Find the line containing "j’ai trouvé le" in the entries below. Restate it and each line after it, word for word, up to and including the line containing "m’a permis de".

■ **Record extracts**:
━━━

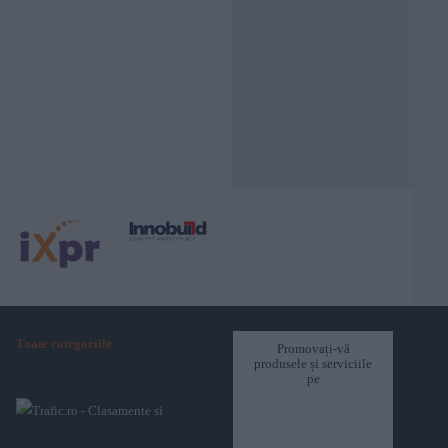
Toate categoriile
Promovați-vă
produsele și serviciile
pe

━━━

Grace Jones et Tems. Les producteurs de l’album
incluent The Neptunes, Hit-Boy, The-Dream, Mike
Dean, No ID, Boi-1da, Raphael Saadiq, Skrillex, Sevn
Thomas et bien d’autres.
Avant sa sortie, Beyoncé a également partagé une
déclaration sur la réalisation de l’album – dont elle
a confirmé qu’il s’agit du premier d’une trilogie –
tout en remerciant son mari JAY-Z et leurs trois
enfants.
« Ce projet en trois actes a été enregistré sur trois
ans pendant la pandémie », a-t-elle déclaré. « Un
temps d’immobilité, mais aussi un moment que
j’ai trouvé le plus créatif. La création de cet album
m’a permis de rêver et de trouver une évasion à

━━━

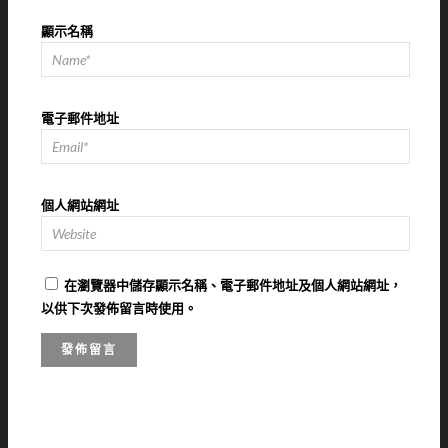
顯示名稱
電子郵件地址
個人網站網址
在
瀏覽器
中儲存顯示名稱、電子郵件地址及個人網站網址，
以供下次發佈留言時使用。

━━━

■ **Your response**:
j’ai trouvé le plus créatif. La création de cet album
m’a permis de rêver et de trouver une évasion à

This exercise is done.